TWP: Alan is joyful and inspired by his time in the woods with his son. He turns their mutual losses into an amazing chapter in time which fills each of them with frivolity, fantasy and connection, perhaps in a way they’d never experienced before. And certainly not with each other. It was precious, and prior to the publication of the book, it was private. As a director, how were you able to bring the love between these two characters to life? What did you bring from your fatherhood to the table?
SC: The chemistry between actors was a huge part of it. It was remarkable, it just was so natural. As for the fun and games — some was scripted and planned, some improvised. When they play in the stream, for example, there was simply a stream, a bridge, and they took it from there. Same with the frog. They were perfect together.
Alan had no idea the massive success of these stories nor the impact it would have on Billy who was, by any account, one of the first child celebrities. Much like the popularity of the stories, no one could have predicted Christopher Robin’s instant and unprecedented celebrity status. Alan believed that the world would understand Billy was not Christopher Robin. He was wrong.

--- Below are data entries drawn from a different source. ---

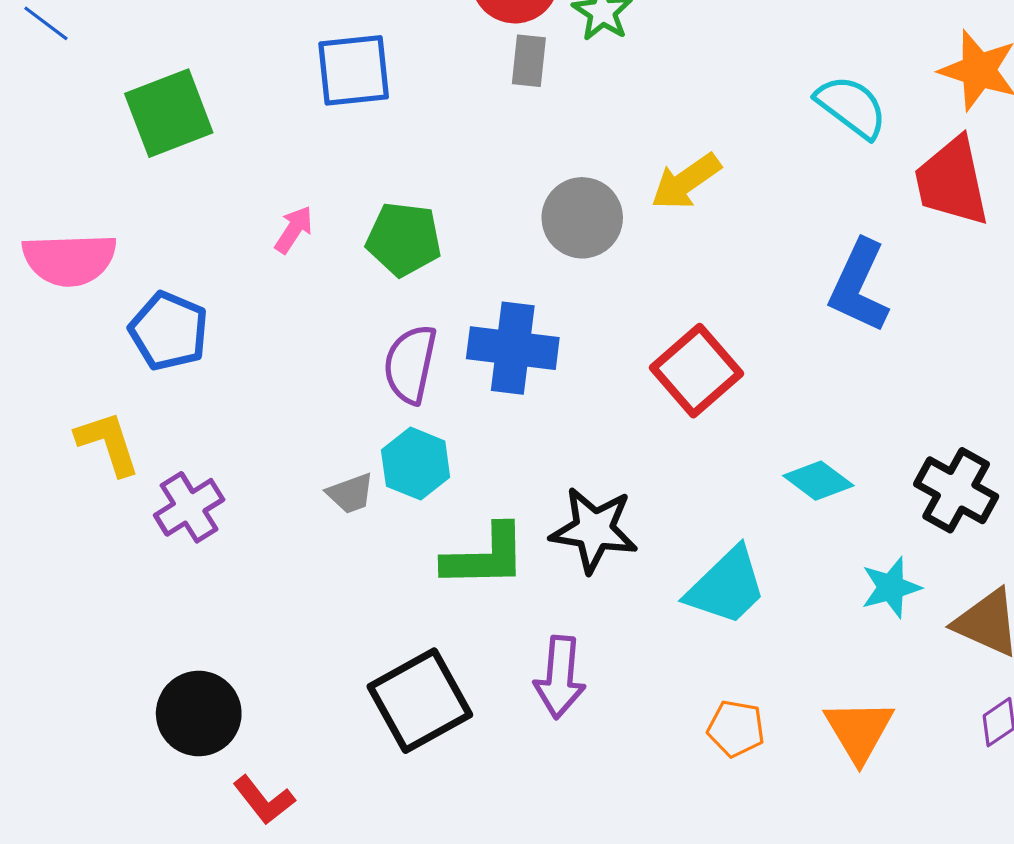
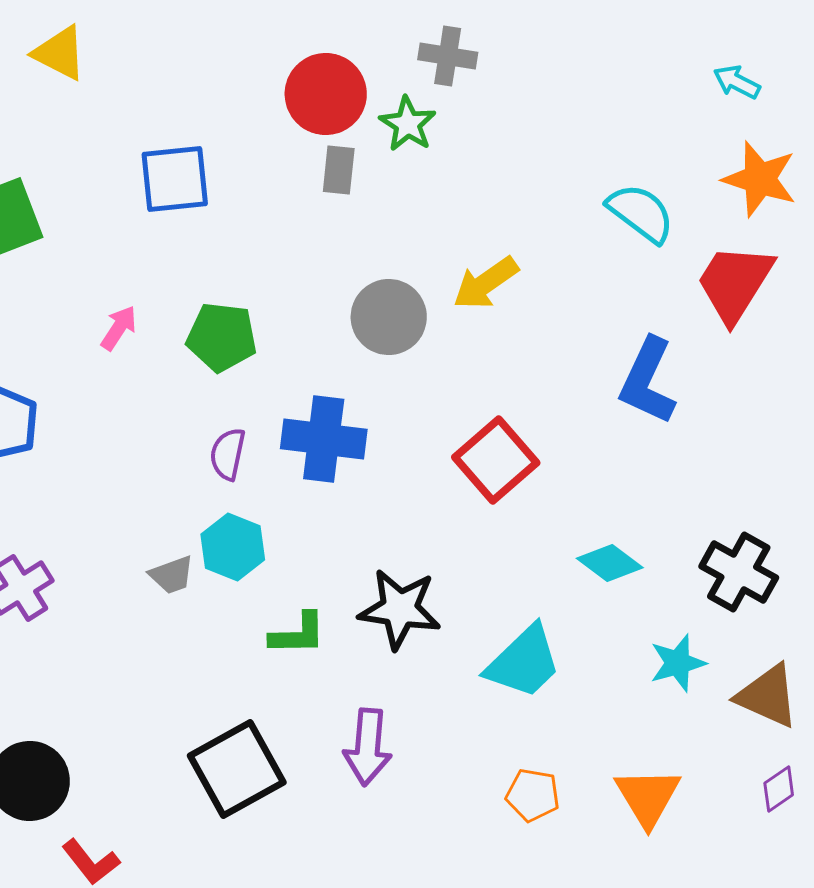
red trapezoid: (952, 181) -> (735, 283), turned 44
purple semicircle: (410, 364) -> (228, 454), size x0.7
green L-shape: (485, 556) -> (298, 634), size x0.7

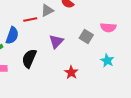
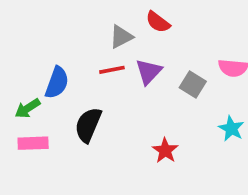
red line: (30, 19) -> (112, 70), moved
purple triangle: (56, 41) -> (149, 72), moved

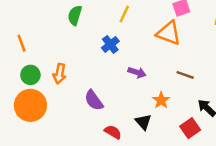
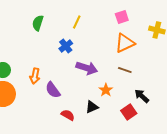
orange triangle: (169, 33) -> (125, 43), moved, turned -45
purple arrow: (137, 72) -> (87, 68), size x1.5
orange arrow: (60, 74) -> (35, 76), moved
black triangle: (143, 122) -> (92, 107), turned 48

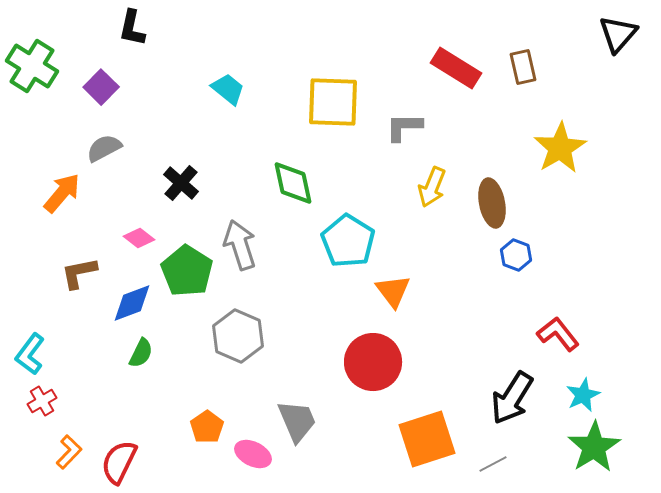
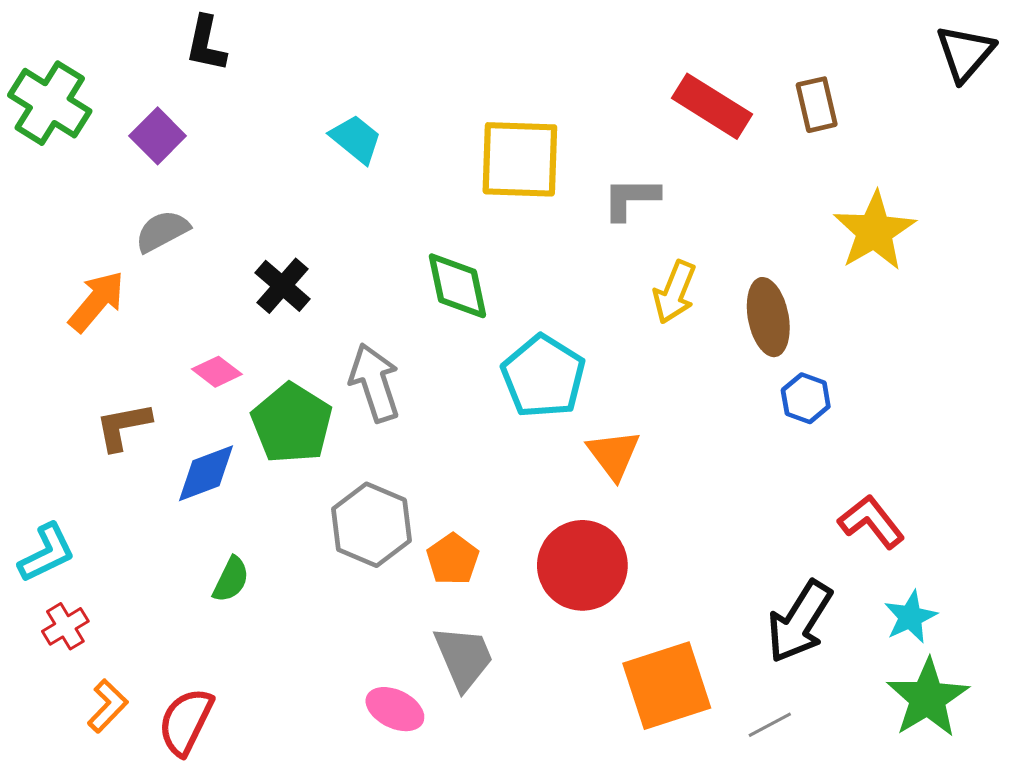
green semicircle: (141, 353) -> (231, 579), moved
cyan L-shape: (30, 354) -> (47, 553), turned -153
orange pentagon: (207, 427) -> (453, 559), moved

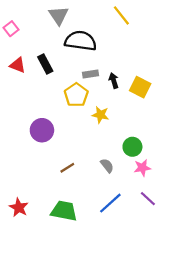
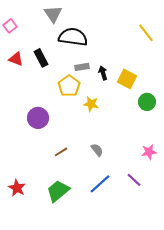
yellow line: (121, 15) -> (146, 33), moved
green circle: (132, 147) -> (147, 102), moved
pink star: (142, 168) -> (149, 152), moved
green trapezoid: (64, 211) -> (58, 191), turned -50

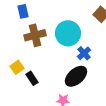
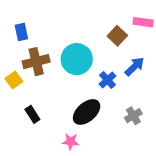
blue cross: (84, 53) -> (107, 80), moved
yellow square: (17, 67) -> (14, 80), moved

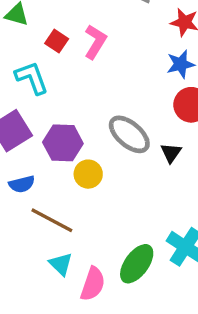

From my own fatherhood to my daughters, Matilda, 24, and Grace, 19, I can’t stress enough about being present. One of the big themes of the movie is pay attention. As Nanny says, “You never know what happens next.” And this was true in my life, as it will be in yours — one day your kids will go away. I feel so lucky that smartphones did not exist when my children were coming of age.
TWP: Alan suffers from PTSD. Billy seems to not only “get it” but also makes it his goal to help his father past his very real triggers, which he is able to do in remarkable ways. This seems quite adult for a young boy. How does this translate into parents of today?

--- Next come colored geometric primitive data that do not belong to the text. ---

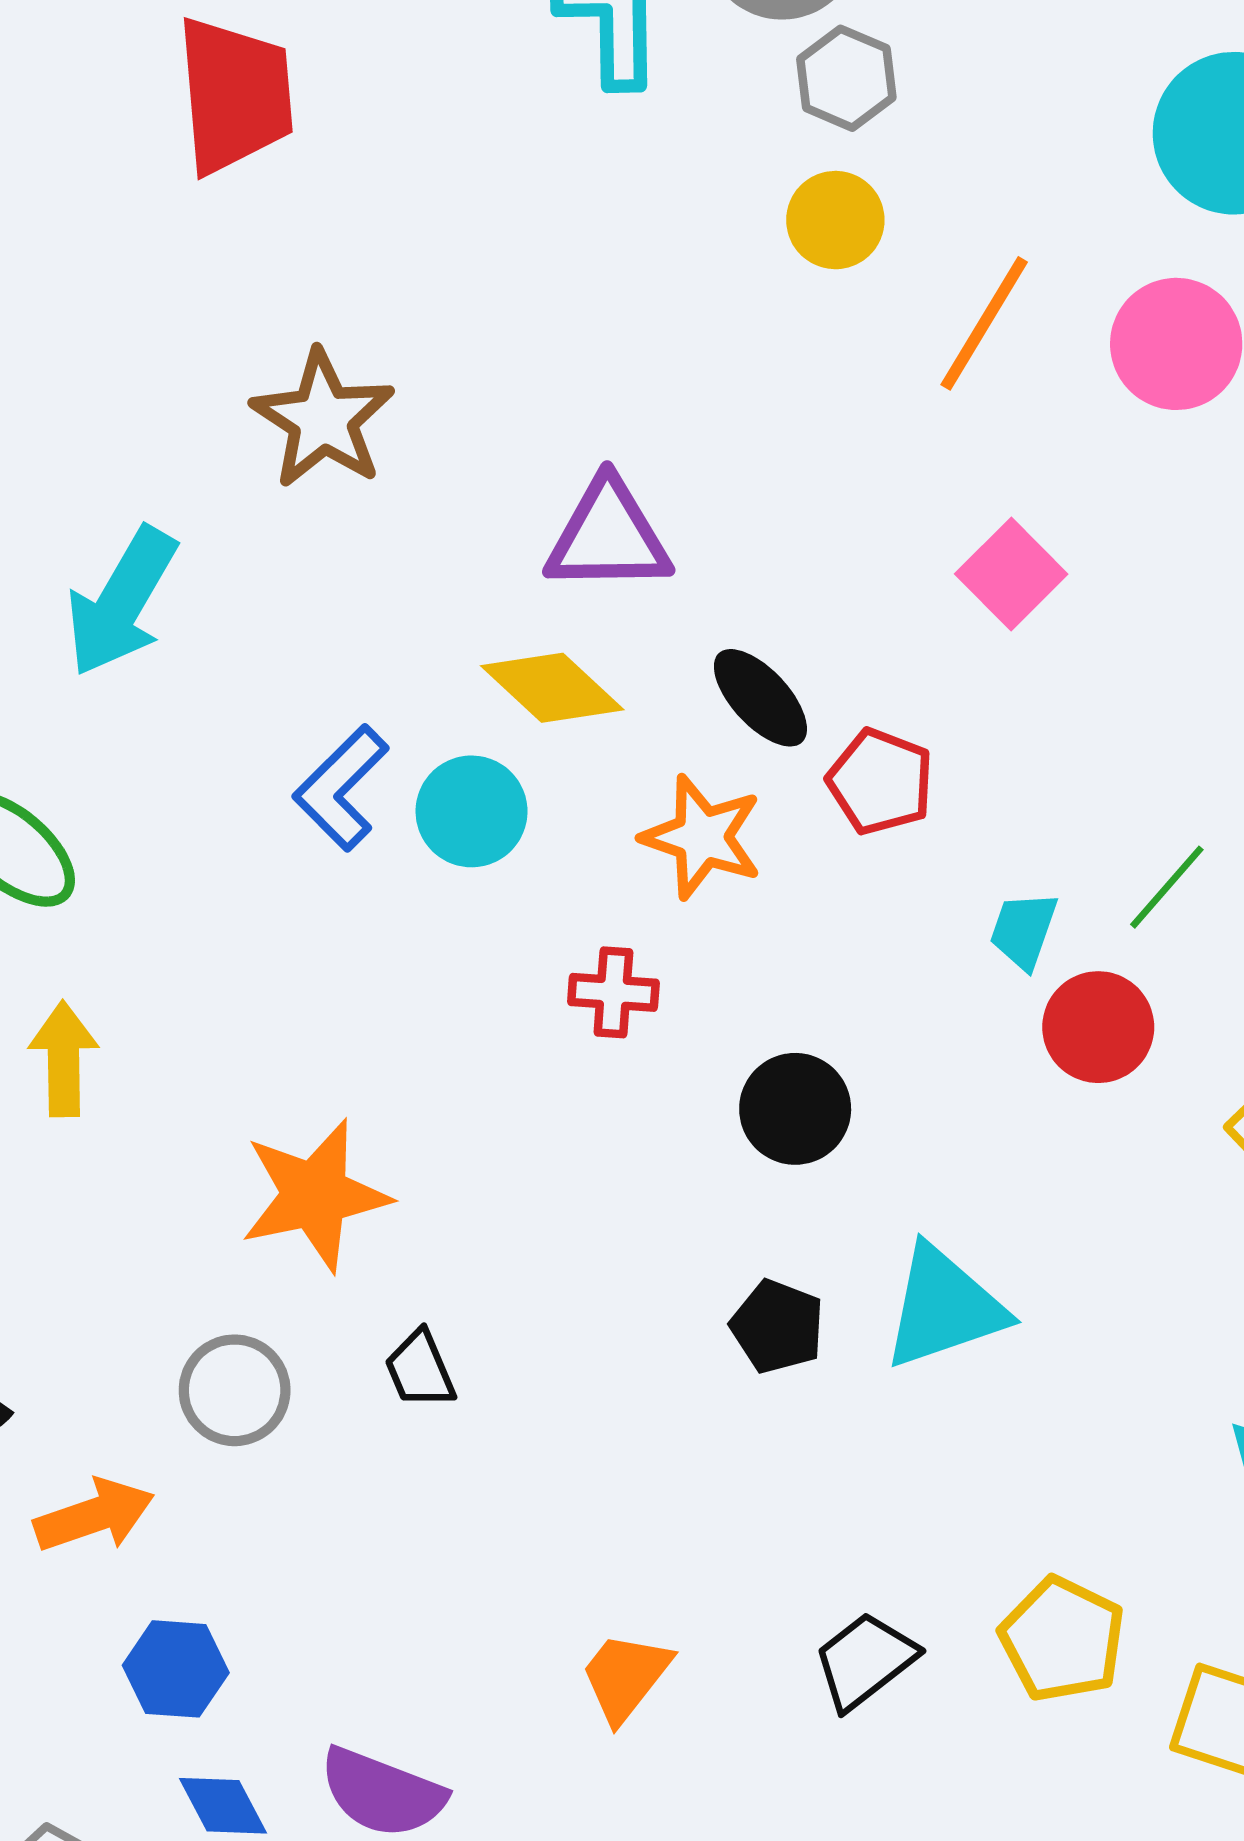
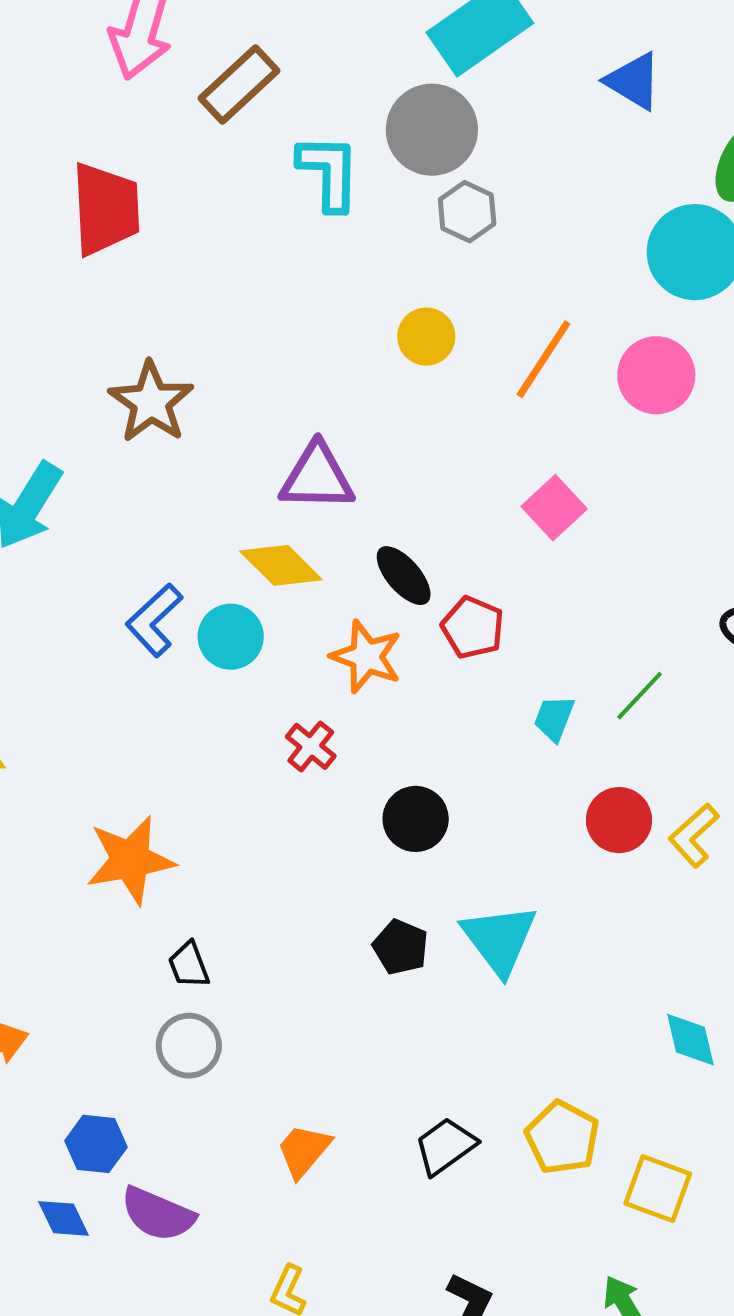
yellow circle: (835, 220) -> (426, 337), moved
red cross: (613, 992) -> (311, 746), turned 33
red circle: (1098, 1027) -> (619, 820), moved
cyan triangle: (944, 1307) -> (499, 939), turned -50
gray circle: (235, 1390) -> (189, 1046), moved
blue hexagon: (176, 1669) -> (96, 1144), moved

SC: Children have a sense of how they can impress and help their parents. It is essential to their survival and happiness. Billy’s father suffered and, as a result, he never quite knew who Alan would be from moment to moment. Little things teach the boy the best tactics to use to keep his father steady. Billy’s character is highly emotionally intelligent, and that helps.
I believe children learn from the parents and parents learn from their children. Similarly, children teach their parents to be parents and instinctively know what triggers their parents — both good and bad. They find the right tactics to stay connected because a child’s desire to be happy with their parents is the biggest thing.
TWP: The relationship between father and son in the movie was less than traditional in so many senses, from the way they address each other to the very candid way they discuss missing their “loves” — for Alan, his wife, and for Billy, his nanny. How do you think this plays into the narrative? How does this openness compare to today’s over-sharing culture?
SC: Use of first names is typical of families of a certain class. It is also symptomatic of England of this time — for boys their nannies were their one and only love. They did share and we do share. I am not sure if it is oversharing, but I know for Alan and Billy it was what they were feeling and part of what connected them in the woods.
TWP: Did this remind you of your own boyhood?
SC: Father was younger than Alan, but he was from the English literary world. He would read to me at night, and that was something I cherished.